• _What is needed_: Reproduce the text of every row below word for word, leaving out the pictures.

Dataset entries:
........
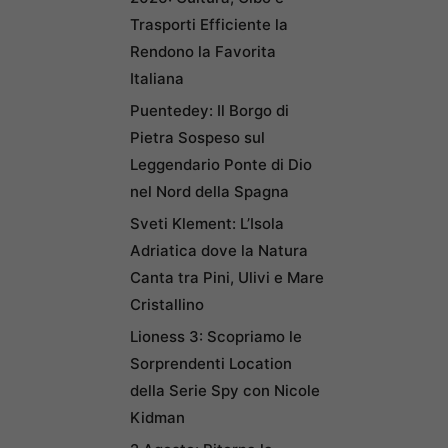
Trasporti Efficiente la
Rendono la Favorita
Italiana
Puentedey: Il Borgo di
Pietra Sospeso sul
Leggendario Ponte di Dio
nel Nord della Spagna
Sveti Klement: L’Isola
Adriatica dove la Natura
Canta tra Pini, Ulivi e Mare
Cristallino
Lioness 3: Scopriamo le
Sorprendenti Location
della Serie Spy con Nicole
Kidman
........
• _Answer_:
Trasporti Efficiente la
Rendono la Favorita
Italiana
Puentedey: Il Borgo di
Pietra Sospeso sul
Leggendario Ponte di Dio
nel Nord della Spagna
Sveti Klement: L’Isola
Adriatica dove la Natura
Canta tra Pini, Ulivi e Mare
Cristallino
Lioness 3: Scopriamo le
Sorprendenti Location
della Serie Spy con Nicole
Kidman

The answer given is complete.